Even as President Obama has called for the U.S. to welcome 10,000 Syrian refugees this year, Secretary Jeh Johnson maintained during a hearing on Capitol Hill that the initiative is not risk-free.

“In all candor, I do agree that the refugee flow coming out of Iraq and Syria represents a potential opportunity for terrorist organizations to move its members into other nations for potential attacks,” Johnson testified before the House Homeland Security Committee. “So I agree that there is that potential, which is why just within the last several months we have enhanced our vetting for refugees.”

The claim hints at the problems vexing the Obama administration as it seeks to ramp up the number of refugees brought into the country.

The administration is so far falling far behind Obama’s pledge to bring in 10,000 new Syrian refugees this fiscal year. Since October, the U.S. has brought in just 1,115 of the refugees. 

Republican lawmakers, especially in the House, have vocally protested the call for more Syrian refugees. Following last year’s terror attack in Paris, concerns have increased about the risk of extremists using the refugee process to enter the U.S. At least one of the shooters in that attack is believed to have traveled with Syrian refugees.

Comments from Johnson, FBI Director James Comey and others last year appeared to confirm fears about the government’s ability to adequately vet the migrants.
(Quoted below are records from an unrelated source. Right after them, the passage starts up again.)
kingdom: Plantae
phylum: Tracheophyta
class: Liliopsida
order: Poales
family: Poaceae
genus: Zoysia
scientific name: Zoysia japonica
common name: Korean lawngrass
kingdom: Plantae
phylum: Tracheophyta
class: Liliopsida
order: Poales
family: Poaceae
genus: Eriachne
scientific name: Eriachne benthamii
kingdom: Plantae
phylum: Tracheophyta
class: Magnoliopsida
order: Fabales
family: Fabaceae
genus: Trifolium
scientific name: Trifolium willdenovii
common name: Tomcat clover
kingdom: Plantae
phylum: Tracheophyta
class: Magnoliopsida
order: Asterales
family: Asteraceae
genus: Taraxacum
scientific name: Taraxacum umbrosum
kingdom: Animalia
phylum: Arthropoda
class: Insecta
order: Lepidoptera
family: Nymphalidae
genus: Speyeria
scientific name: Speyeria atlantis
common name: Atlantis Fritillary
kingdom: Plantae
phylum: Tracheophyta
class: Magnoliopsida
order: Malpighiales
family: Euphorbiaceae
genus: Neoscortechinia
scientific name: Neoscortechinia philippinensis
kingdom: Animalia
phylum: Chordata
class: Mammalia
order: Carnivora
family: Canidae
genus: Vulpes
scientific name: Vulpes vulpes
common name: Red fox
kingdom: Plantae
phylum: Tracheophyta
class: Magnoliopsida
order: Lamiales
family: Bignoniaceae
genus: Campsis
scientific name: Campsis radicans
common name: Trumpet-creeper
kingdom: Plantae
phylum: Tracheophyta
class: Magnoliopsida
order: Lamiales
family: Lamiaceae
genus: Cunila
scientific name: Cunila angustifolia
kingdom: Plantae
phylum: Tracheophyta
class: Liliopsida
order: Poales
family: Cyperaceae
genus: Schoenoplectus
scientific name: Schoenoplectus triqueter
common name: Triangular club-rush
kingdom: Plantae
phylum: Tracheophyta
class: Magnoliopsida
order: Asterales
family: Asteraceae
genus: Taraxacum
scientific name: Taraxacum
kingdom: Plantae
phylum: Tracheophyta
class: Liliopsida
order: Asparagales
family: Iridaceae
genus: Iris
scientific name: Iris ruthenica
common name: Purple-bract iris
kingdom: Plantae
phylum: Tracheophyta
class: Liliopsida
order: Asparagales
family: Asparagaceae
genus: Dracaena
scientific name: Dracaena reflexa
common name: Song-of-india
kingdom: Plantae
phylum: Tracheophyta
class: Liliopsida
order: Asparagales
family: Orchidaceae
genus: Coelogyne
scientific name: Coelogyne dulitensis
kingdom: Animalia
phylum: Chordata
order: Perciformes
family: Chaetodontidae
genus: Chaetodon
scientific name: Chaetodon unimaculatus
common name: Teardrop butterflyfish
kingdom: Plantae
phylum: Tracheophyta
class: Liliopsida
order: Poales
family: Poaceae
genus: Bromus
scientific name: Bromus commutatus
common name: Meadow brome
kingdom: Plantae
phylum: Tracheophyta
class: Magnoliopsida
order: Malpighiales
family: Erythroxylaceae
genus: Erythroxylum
Last year, the National Counterterrorism Center said that it had identified “individuals with ties to terrorist groups in Syria attempting to gain entry to the U.S. through the U.S. refugee program."

Obama administration officials, however, have tried to stress the lengthy vetting process for refugees heading to the U.S., which relies on a series of background checks and oversight from intelligence agencies and can last up to two years.

“Just the week before last I was in Turkey,” Johnson testified on Wednesday. “One of the places I visited was a Syrian refugee camp. The overwhelming number of people in that camp are women and children who left Syria because their homes have been ravaged and destroyed and want to go back there,” he said.

“They’re the victims of terrorists and violence, so I think we share the effort to resettle this population someplace else. But we’re going to do it carefully.”